Trio of CU biomed scientists named Boettcher Investigators

Early career work receives boost from Webb-Waring Biomedical Research Program

Three University of Colorado researchers have been named to the 2012 class of Boettcher Investigators in the Webb-Waring Biomedical Research Program. This is the third year for the program, which supports early career scientists in their work toward making discoveries that improve human health.

This year’s Boettcher Investigators, all from CU, are:

Harald Junge Harald Junge, Ph.D., assistant professor of Molecular, Cellular and Developmental Biology at the University of Colorado Boulder, who researches retinal vascular development and disease
Matthew Kennedy Matthew Kennedy, Ph.D., assistant professor of Pharmacology, University of Colorado School of Medicine, who researches molecular mechanisms of Alzheimer’s pathology
Chad Pearson Chad G. Pearson, Ph.D., assistant professor of Cell and Developmental Biology at the University of Colorado School of Medicine, who researches organization of the microtubule cytoskeleton for cell division and signaling

“The Boettcher Foundation Board is very pleased to further the research of early career investigators,” said Edward D. “Ted” White III, chairman of the Boettcher Foundation Board of Trustees, who made the announcement on Friday. “Our support enables these junior investigators to continue their valuable research and to compete in the future for major grants. It’s hard to believe that we’re already in the third year of this effective program.”

The Webb-Waring Biomedical Research program fills an unmet need in the state by assisting early career investigators engaged in biomedical sciences to advance their research. The program also honors the tradition of Colorado’s Webb and Waring families by investing in science that has the possibility of making significant contributions to human health.

“Through this program, the Boettcher Foundation has been able to bring resources to an area where funds are currently lacking and where federal and private research programs provide limited support,” said Timothy W. Schultz, president and executive director of the Boettcher Foundation. “Early career investigators quite frequently have a difficult time securing a first opportunity at an independent research effort that will move them out of the laboratory of their mentors and onto their own new and exciting areas of discovery.”

Junge’s lab studies retinal blood vessels using mice as model system. By focusing on understanding molecular processes that instruct the development and function of the retinal vasculature, Junge aims to further understand the role of these molecular processes in causing blinding diseases. For example, the neovascular form of age-related macular degeneration (AMD) and diabetic retinopathy (DR) are leading causes of blindness. Both diseases critically involve pathological changes in the retinal vasculature and highlight the need to understand the biology of this important structure.

The Kennedy lab studies how connections between neurons in the brain known as synapses are changed through learning, a process known as synaptic plasticity. This fundamental process is required for normal cognition and goes awry in diseases and disorders including autism, addiction and Alzheimer’s. Clarifying the mechanisms of plasticity will be key to understanding how memory is ravaged by disease, and to begin developing effective therapies to prevent the cognitive decline associated with many neurological disorders. Most recently, the Kennedy lab is studying how one of the potent neurotoxic agents responsible for Alzheimer’s triggers the loss of synapses and leads to neuronal cell death.

Pearson’s lab studies how cellular polymers called microtubules are organized to divide cells, to support intercellular communication and to move mucus. Disruption of these important events contributes to cancer, developmental and neurological anomalies, and respiratory illness. Pearson’s research is dedicated to understanding how genetic perturbations lead to these devastating illnesses.

With the addition of the 2012 Class, there are now 14 Boettcher Investigators conducting research at CU and three other Colorado institutions: Colorado State University, National Jewish Health and Colorado School of Mines.

Individual grant amounts for these research projects range from $200,000 to $300,000. The grant amounts vary based on funding allocated to each institution.
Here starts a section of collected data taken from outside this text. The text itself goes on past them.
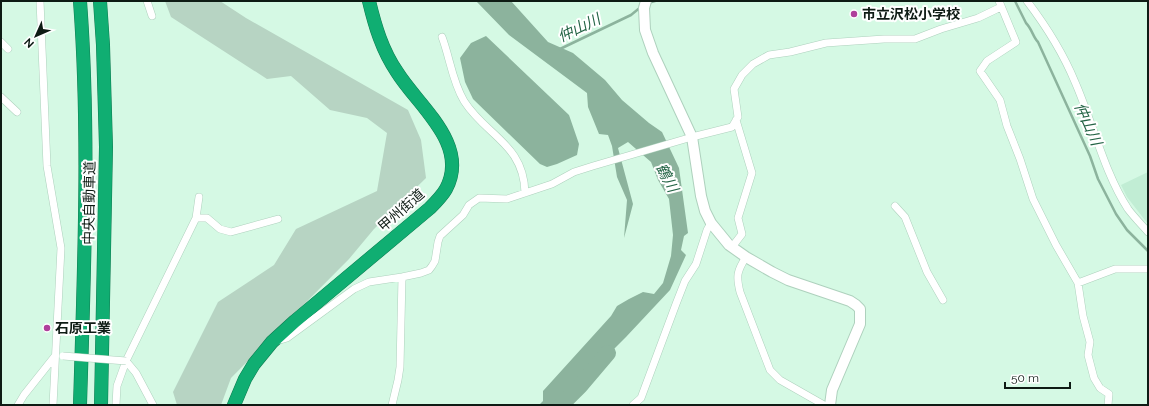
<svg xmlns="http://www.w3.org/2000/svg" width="1149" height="406" font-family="Raleway,'Noto Sans JP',sans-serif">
<rect width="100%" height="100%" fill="#d5f9e4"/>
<path fill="#c1edd4" d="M 1148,172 L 1148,224 L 1127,197 L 1121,185 Z"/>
<path fill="#b7d4c3" d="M 165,1 L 220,1 L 246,18 L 408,110 L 421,140 L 426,178 L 374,229 L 349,259 L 231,378 L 221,405 L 177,405 L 173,392 L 218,302 L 274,265 L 296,229 L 377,191 L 387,133 L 367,118 L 330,110 L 291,76 L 267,79 L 171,17 Z"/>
<path fill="#8cb39d" d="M 476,1 L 511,1 L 548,42 L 573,53 L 605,80 L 622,100 L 649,123 L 662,132 L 679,168 L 688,233 L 684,236 L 681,250 L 686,255 L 670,290 L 626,337 L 568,395 L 560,405 L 539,405 L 543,401 L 543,391 L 611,316 L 617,306 L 629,299 L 643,292 L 654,294 L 663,283 L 671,256 L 673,235 L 669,199 L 658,180 L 651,162 L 628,142 L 618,148 L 633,204 L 624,238 L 627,200 L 617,177 L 612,146 L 608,135 L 599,134 L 588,107 L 587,93 L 509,35 Z
M 486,36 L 569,115 L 579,144 L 577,155 L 557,164 L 547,167 L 540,164 L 473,99 L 465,82 L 460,58 L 471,43 Z"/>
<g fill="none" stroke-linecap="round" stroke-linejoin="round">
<path stroke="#8cb39d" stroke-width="2.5" d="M 1015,1 L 1026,23 C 1032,29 1033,37 1038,42 L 1090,156 L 1098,179 L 1116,214 L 1127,230 L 1148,251
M 648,3 L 655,1
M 560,49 L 631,15 L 642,6"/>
<path stroke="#8cb39d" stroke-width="16" d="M 561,405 L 580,386 L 608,353"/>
<g stroke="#aed1bd" stroke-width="8">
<path id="street" d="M 40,1 L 47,166 L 61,248 L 53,405
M 147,1 L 152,16
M 999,1 L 1016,42 L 987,61 L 980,71 L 1000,100 L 1007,126 L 1020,159 L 1033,199 L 1056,245 L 1078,283 L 1083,316 L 1090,342 L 1088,355 L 1094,378 L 1100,388 L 1109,394 L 1108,405
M 1027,1 C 1046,26 1063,53 1075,82 C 1093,123 1104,172 1128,209 C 1134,217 1141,224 1148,232
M 442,37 C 450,58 452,81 464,101 C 486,136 524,144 525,193
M 1,42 L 8,49
M 1,97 L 17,112
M 895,206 L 905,217 L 927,272 L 943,300
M 196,218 L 207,218 L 220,229 L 231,232 L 278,219
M 732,247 L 742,234 L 738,218 L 752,173 L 736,120
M 746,257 C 737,271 736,276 740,292 L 770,370 L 780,380 L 824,405
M 1078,283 L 1115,269 L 1148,269
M 277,341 L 287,338 L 354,289 L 369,282 L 402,277 L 421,273 L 429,270 L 432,266 L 435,261 L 438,242 L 440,236 L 463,215 L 469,205 L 479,198 L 507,199 L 552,184 L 574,172 L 593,166 L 692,137 L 732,127 L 738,117 L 734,89 L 742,75 L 753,64 L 769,55 L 790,52 L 826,43 L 884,39 L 915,39 L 941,29 L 978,18 L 1001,7
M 126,361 L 136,373 L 153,405
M 18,405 L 24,395 L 55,356
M 116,405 L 117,386 L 126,361 L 196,218 L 199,197
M 392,405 L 398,380 L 400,367 L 402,277
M 633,405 L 641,398 L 676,304 L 685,281 L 696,264 L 707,230 L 711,223"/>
</g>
<g stroke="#aed1bd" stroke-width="12">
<path id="secondary" d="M 646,1 L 644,8 L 645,30 L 653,53 L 692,137 L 701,196 L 705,211 L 711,223 L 729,245 L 746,257 L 772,272 L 788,280 L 850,301 L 856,305 L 860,309 L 860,324 L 832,390 L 830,405"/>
</g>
<g stroke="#0f7b51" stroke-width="14">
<path id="highway" d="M 100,1 L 103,45 L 106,147 L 101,405
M 80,405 C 84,271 90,135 80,1
M 234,405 L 245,379 L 254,364 L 272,342 L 295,321 L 430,208 C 436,202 442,196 446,189 C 470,144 418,106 397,72 C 382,50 375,26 369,1"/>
</g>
<use href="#street" stroke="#fff" stroke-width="7"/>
<use href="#secondary" stroke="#fff" stroke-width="10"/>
<use href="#highway" stroke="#10ae72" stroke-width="13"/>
<g stroke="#aed1bd" stroke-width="8" stroke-linecap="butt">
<path id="street-bridge" d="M 63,356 L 126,361"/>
</g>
<use href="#street-bridge" stroke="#fff" stroke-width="7"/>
</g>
<g fill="#af3f9b" stroke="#fff" stroke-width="1.5">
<circle cx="854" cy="14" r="4"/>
<circle cx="47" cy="328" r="4"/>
</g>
<g text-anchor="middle" stroke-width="4" stroke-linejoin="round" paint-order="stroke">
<g font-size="14" font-weight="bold" fill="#0e1b14" stroke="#fff" text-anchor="start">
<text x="862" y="19">市立沢松小学校</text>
<text x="55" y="333">石原工業</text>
</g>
<g font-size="14" fill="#0e1b14" stroke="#fff">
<text transform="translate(89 203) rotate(-89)" y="5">中央自動車道</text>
<text transform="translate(401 210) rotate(-41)" y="5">甲州街道</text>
</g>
<g font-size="15" font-style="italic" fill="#236445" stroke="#fff">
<text transform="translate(579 28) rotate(-26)" y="5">仲山川</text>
<text transform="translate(1088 124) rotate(66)" y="5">仲山川</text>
<text transform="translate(667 178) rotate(62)" y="5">鶴川</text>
</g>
</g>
<rect width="1149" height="406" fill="none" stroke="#0e1b14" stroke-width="4"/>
<g transform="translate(36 36) rotate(225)" stroke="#ffffff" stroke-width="3" paint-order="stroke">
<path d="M0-3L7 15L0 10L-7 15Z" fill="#0e1b14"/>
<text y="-6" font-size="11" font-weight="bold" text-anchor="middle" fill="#0e1b14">N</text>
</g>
<path d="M1005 382v6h65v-6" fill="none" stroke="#0e1b14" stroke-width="2"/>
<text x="1011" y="382" font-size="12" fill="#0e1b14" stroke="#ffffff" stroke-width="3" paint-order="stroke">50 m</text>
</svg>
Early Career Investigators (ECIs) are faculty members who are four years or less from their first academic appointment at a research institution. The grants awarded by the Webb-Waring Biomedical Research Program support the work of promising ECIs in Colorado. Eligible investigators apply through a competitive process within their respective institutions.

Boettcher Foundation announced the creation of the program in 2008, as the result of an innovative agreement between the Boettcher Foundation, the Webb-Waring Foundation for Biomedical Research and the University of Colorado. Through the program, Boettcher Foundation now invests more than $1 million each year into efforts to increase Colorado’s competitiveness in biomedical science.

“We’ve made every effort to ensure that the legacies of the Webb and Waring families live on in the discovery of new knowledge to improve human health and in the advancement of young scientists,” Schultz said. “The Boettcher Foundation wanted the Webb-Waring Biomedical Research Program to invest where the impact would be the most substantial. To fund excellence in people, to partner with the state’s research institutions and to further the Webb and Waring families’ long tradition of commitment to science and human health.”